◆ What the exercise asks ◆
Please copy each line from the entries that contains the string "down".

◆ Data for this task ◆
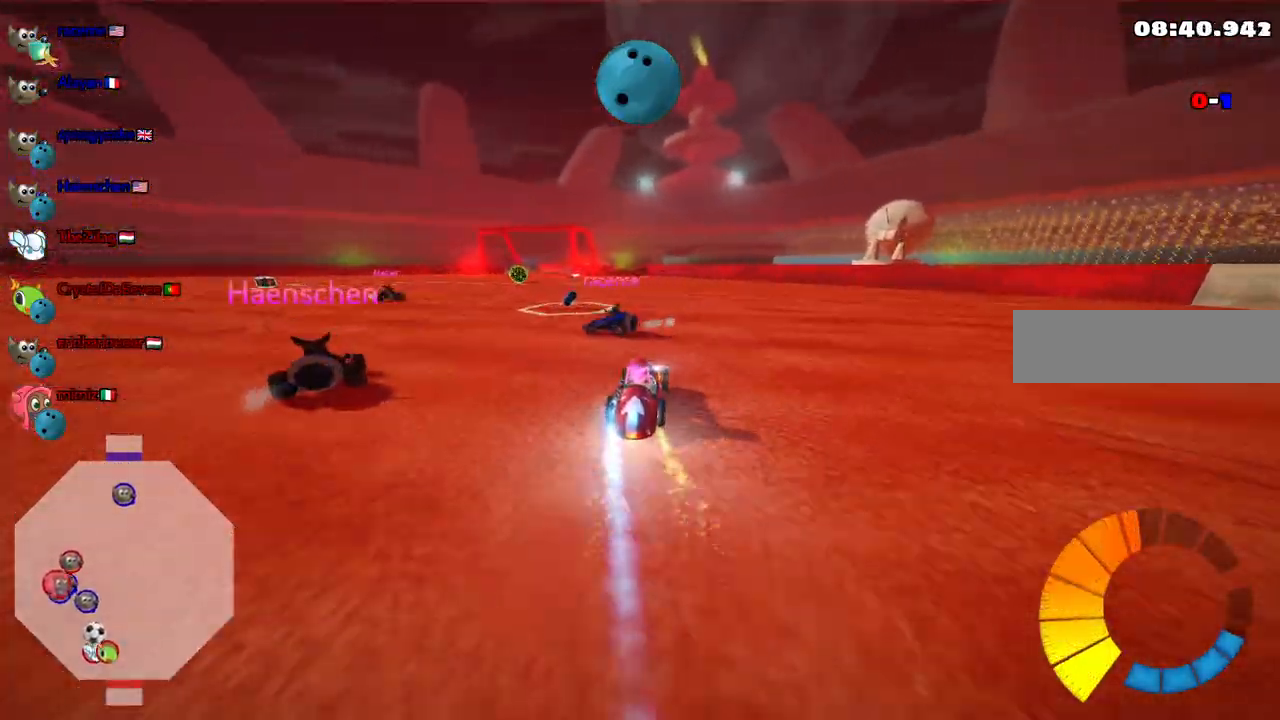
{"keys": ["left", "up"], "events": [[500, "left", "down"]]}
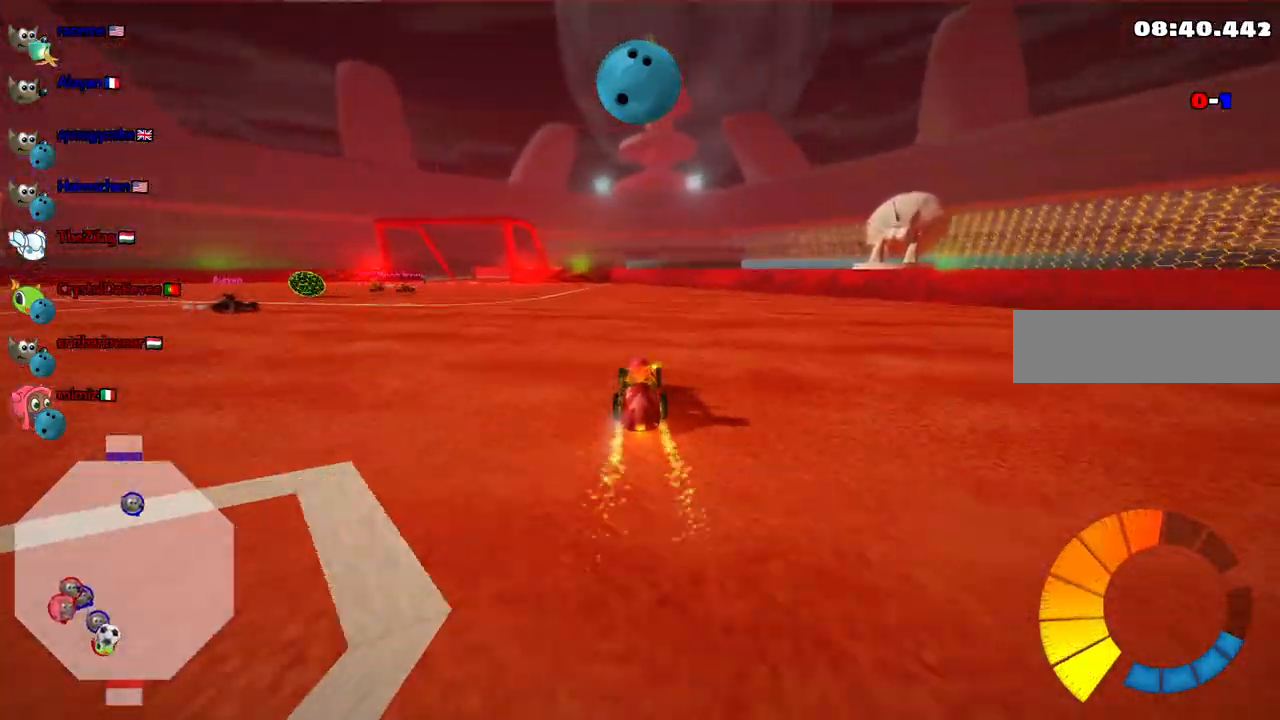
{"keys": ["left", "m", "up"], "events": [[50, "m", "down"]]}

---

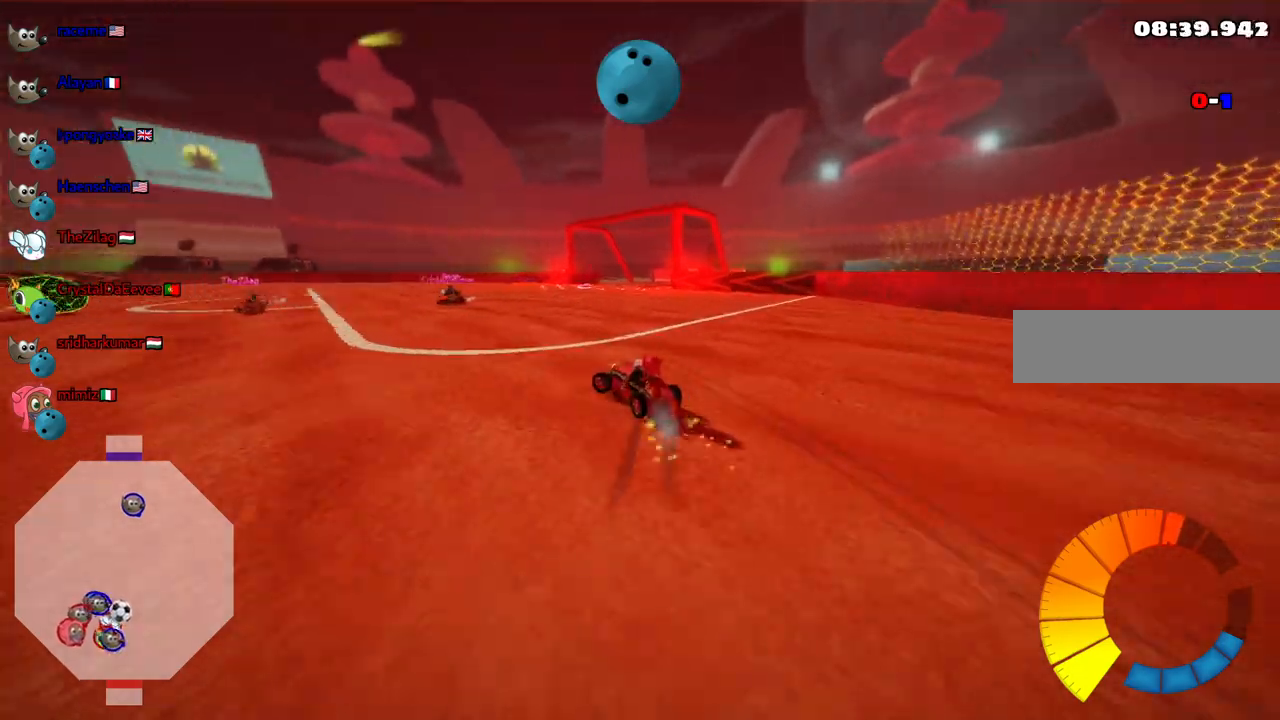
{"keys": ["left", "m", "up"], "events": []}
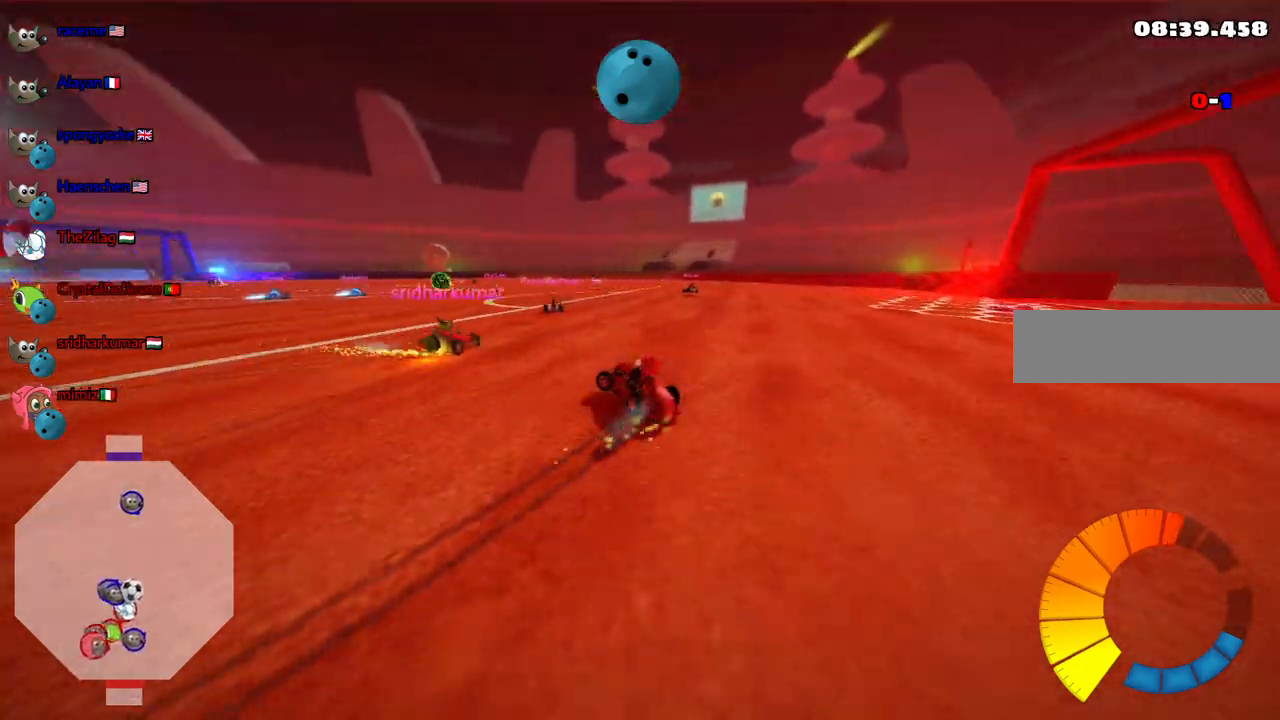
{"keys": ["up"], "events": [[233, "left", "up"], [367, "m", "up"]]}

◆ Solution for this exercise ◆
{"keys": ["left", "up"], "events": [[500, "left", "down"]]}
{"keys": ["left", "m", "up"], "events": [[50, "m", "down"]]}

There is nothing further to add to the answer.